Quant au format, j’aime décidément mieux celui de la partition de piano et chant.
Seulement ne pourrait-on pas avoir un peu plus de marge ? Je crois que cela tient à
une question de papier.
Le matériel que j’ai ne peut vraiment servir à grand chose, comme je vous l’ai dit, il
y aurait plutôt un surcroît de travail, peut-être inutile ? Comme j’ai la plus grande
confiance en votre œil je ne pense pas avoir le besoin de revoir l’épreuve avant le
tirage.
J’espère que votre estomac est revenu à des sentiments meilleurs. Rien ne me paraît
plus pénible que d’avoir à surveiller sa digestion : c’est un métier de gendarme !
Quant à suivre un régime, je crois préférable de suivre les femmes quoique ce jeu
soit bien débilitant.
Bien amicalement
Claude Debussy
Claude Debussy à son ami Paul-Jean Toulet
Bichain, par Villeneuve-la-Guyard, Yonne, septembre 1902
Comment allez-vous, chère vieille figure ? J’avais encore de vos nouvelles ces
derniers temps – Dieu sait de quelle merveilleuse manière – par la Vie Parisienne,
mais maintenant plus rien.
Je vous supplie de me plaindre de ce manque et de le faire cesser si cela ne vous
ennuie pas trop. J’aimerais aussi à avoir des nouvelles de Comme il vous plaira (1) ?

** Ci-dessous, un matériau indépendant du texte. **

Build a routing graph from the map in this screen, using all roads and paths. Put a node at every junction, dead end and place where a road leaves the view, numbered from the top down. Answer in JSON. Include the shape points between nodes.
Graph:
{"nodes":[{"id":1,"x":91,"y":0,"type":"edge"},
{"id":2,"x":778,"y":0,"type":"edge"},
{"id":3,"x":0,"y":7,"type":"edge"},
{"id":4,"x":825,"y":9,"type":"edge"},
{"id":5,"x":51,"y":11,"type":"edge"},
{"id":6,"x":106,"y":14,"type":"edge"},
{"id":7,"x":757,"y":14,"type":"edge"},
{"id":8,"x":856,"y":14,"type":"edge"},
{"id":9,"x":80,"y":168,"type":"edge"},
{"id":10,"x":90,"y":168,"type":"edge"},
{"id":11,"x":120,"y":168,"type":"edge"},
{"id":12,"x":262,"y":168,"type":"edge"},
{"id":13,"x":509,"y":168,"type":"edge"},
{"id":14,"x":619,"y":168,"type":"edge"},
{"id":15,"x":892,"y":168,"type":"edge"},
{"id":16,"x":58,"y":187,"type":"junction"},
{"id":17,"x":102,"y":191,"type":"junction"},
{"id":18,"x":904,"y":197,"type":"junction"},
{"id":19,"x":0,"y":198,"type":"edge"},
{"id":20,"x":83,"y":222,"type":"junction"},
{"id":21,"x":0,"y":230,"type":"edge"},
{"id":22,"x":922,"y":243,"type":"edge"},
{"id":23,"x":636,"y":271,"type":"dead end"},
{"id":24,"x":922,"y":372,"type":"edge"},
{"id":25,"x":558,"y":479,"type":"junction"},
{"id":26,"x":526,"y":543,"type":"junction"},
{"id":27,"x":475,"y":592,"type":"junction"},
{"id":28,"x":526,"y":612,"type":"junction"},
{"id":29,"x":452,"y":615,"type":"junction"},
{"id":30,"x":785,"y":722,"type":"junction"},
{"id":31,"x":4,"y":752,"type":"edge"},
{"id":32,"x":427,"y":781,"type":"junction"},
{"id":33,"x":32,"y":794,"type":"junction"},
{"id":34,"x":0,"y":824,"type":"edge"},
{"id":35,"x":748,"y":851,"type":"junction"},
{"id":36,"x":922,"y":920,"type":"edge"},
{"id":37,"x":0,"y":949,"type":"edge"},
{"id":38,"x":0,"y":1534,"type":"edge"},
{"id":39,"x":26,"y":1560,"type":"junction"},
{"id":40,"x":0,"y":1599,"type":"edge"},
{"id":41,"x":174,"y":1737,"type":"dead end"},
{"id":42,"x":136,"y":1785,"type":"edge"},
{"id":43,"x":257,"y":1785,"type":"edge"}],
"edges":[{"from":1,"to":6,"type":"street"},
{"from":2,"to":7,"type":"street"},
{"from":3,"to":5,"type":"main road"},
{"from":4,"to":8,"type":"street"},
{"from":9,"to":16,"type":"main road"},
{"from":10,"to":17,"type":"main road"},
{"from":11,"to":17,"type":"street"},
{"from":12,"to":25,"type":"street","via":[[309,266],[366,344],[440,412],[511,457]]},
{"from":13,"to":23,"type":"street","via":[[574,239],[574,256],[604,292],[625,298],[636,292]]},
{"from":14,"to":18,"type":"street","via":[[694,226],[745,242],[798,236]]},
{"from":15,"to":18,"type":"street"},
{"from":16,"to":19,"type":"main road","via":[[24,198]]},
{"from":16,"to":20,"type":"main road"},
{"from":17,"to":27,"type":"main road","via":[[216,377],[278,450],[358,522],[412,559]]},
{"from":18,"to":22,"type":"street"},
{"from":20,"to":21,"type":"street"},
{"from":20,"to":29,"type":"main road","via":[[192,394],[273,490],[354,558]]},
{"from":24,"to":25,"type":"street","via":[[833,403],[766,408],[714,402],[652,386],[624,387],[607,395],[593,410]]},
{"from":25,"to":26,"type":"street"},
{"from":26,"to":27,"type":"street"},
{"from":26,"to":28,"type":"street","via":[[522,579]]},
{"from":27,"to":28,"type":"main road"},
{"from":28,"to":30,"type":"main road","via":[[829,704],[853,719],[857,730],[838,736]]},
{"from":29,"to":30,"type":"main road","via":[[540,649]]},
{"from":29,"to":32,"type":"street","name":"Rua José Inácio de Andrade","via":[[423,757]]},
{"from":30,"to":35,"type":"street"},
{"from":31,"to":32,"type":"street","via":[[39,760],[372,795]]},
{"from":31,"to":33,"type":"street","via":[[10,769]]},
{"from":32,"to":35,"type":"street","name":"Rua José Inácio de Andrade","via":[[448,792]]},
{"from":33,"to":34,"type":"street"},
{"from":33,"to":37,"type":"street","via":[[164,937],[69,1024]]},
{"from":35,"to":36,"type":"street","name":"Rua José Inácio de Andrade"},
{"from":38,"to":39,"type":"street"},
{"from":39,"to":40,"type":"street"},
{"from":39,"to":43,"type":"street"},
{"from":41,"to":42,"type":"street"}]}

J’y pense sans cesse et voudrais y penser à travers vous ? (vous ne m’en voudrez-
pas ?). D’ailleurs je travaille assidûment à ne rien faire et m’exerce à une
contemplation soutenue de quelque chose d’assez vague pour ne pouvoir le
désigner autrement. Enfin je tâche de me constituer une santé de fer avec des
muscles d’acier – telle une jeune locomotive. C’est la grâce que je vous souhaite
en vous affirmant ma solide et imperturbable amitié.
Claude Debussy
PS. Si Curnonsky est dans vos murs voulez-vous l’embrasser sur le front pour moi.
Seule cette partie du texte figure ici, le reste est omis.